*EXERCISE REQUIREMENTS*. Return every one of the lines below verbatim, omitting the pictures from your answer.

[Records from a data source]
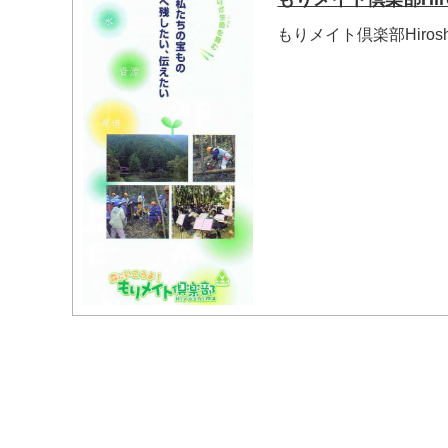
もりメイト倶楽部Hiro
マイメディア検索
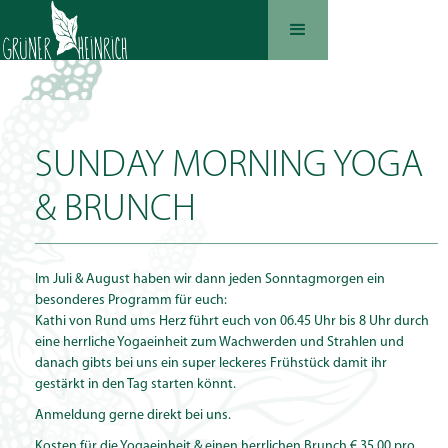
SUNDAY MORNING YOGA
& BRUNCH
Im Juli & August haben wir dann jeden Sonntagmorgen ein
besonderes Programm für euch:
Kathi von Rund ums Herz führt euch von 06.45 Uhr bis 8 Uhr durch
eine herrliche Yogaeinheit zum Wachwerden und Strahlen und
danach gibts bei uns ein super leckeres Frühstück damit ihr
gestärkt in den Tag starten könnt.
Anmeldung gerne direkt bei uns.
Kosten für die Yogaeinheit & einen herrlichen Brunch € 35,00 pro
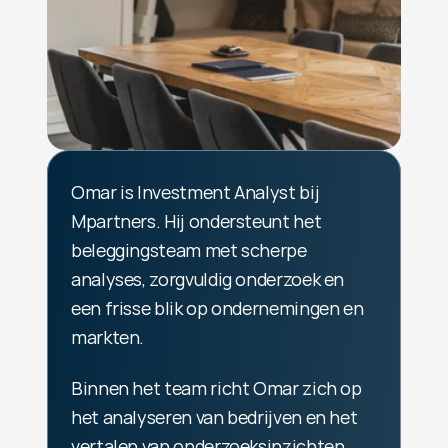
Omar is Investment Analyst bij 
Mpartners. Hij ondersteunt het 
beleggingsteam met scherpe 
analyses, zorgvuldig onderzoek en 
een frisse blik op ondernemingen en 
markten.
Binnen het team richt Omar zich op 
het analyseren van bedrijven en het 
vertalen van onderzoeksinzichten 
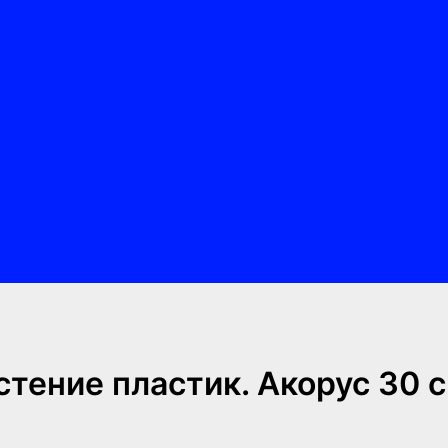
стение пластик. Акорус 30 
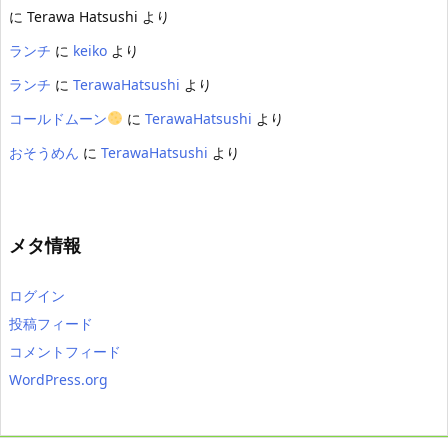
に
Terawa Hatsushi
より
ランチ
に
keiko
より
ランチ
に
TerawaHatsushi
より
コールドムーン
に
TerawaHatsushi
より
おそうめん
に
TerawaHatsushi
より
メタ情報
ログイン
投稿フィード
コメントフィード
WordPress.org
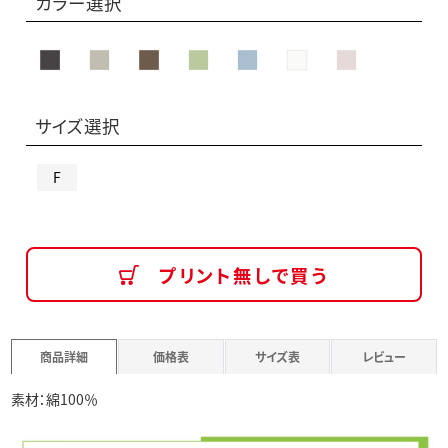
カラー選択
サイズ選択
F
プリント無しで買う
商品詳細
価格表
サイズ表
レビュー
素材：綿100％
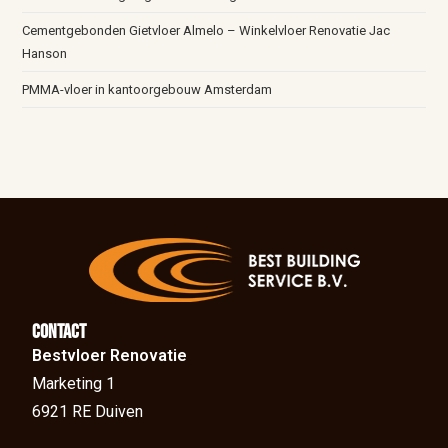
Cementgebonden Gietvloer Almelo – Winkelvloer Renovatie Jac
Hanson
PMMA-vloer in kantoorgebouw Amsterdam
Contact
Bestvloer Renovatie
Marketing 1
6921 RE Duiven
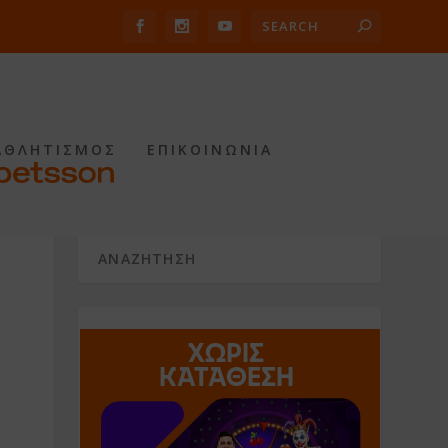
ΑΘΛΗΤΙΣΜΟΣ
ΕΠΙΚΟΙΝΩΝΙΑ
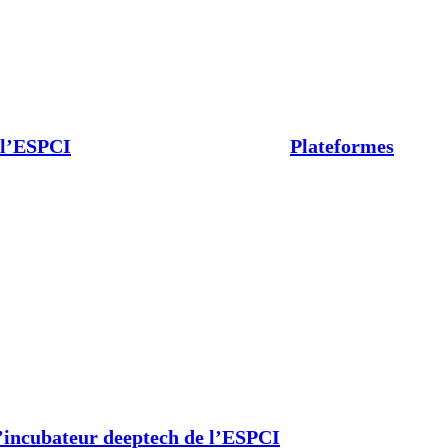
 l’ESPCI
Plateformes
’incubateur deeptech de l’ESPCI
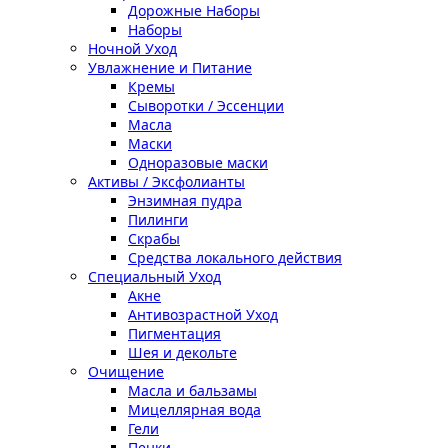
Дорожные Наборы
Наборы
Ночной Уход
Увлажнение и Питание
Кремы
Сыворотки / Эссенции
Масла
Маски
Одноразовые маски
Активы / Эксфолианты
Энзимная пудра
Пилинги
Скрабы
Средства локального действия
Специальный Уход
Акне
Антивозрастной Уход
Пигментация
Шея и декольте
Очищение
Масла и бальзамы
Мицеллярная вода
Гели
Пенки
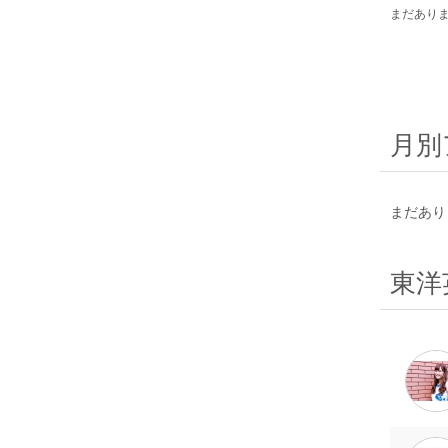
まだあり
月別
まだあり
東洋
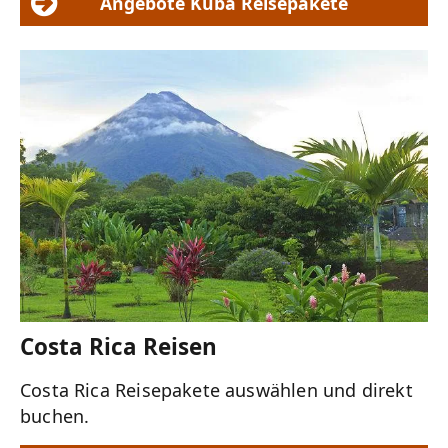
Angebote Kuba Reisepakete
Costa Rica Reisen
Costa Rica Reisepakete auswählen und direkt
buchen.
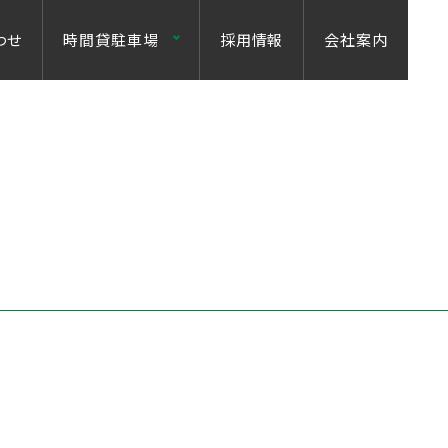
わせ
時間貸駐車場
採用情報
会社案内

*TASK RESPONSE*.
もりメイト倶楽部Hiro
マイメディア検索
SUNDAY MORNING YOGA
& BRUNCH
Im Juli & August haben wir dann jeden Sonntagmorgen ein
besonderes Programm für euch:
Kathi von Rund ums Herz führt euch von 06.45 Uhr bis 8 Uhr durch
eine herrliche Yogaeinheit zum Wachwerden und Strahlen und
danach gibts bei uns ein super leckeres Frühstück damit ihr
gestärkt in den Tag starten könnt.
Anmeldung gerne direkt bei uns.
Kosten für die Yogaeinheit & einen herrlichen Brunch € 35,00 pro
Omar is Investment Analyst bij 
Mpartners. Hij ondersteunt het 
beleggingsteam met scherpe 
analyses, zorgvuldig onderzoek en 
een frisse blik op ondernemingen en 
markten.
Binnen het team richt Omar zich op 
het analyseren van bedrijven en het 
vertalen van onderzoeksinzichten 
стение пластик. Акорус 30 
に
Terawa Hatsushi
より
ランチ
に
keiko
より
ランチ
に
TerawaHatsushi
より
コールドムーン
に
TerawaHatsushi
より
おそうめん
に
TerawaHatsushi
より
メタ情報
ログイン
投稿フィード
コメントフィード
WordPress.org
カラー選択
サイズ選択
F
プリント無しで買う
商品詳細
価格表
サイズ表
レビュー
素材：綿100％
Cementgebonden Gietvloer Almelo – Winkelvloer Renovatie Jac
Hanson
PMMA-vloer in kantoorgebouw Amsterdam
Contact
Bestvloer Renovatie
Marketing 1
6921 RE Duiven
ΑΘΛΗΤΙΣΜΟΣ
ΕΠΙΚΟΙΝΩΝΙΑ
 l’ESPCI
Plateformes
’incubateur deeptech de l’ESPCI
Дорожные Наборы
Наборы
Ночной Уход
Увлажнение и Питание
Кремы
Сыворотки / Эссенции
Масла
Маски
Одноразовые маски
Активы / Эксфолианты
Энзимная пудра
Пилинги
Скрабы
Средства локального действия
Специальный Уход
Акне
Антивозрастной Уход
Пигментация
Шея и декольте
Очищение
Масла и бальзамы
Мицеллярная вода
Гели
Пенки
まだあり
月別
まだあり
東洋
Angebote Kuba Reisepakete
Costa Rica Reisen
Costa Rica Reisepakete auswählen und direkt
buchen.
わせ
時間貸駐車場
採用情報
会社案内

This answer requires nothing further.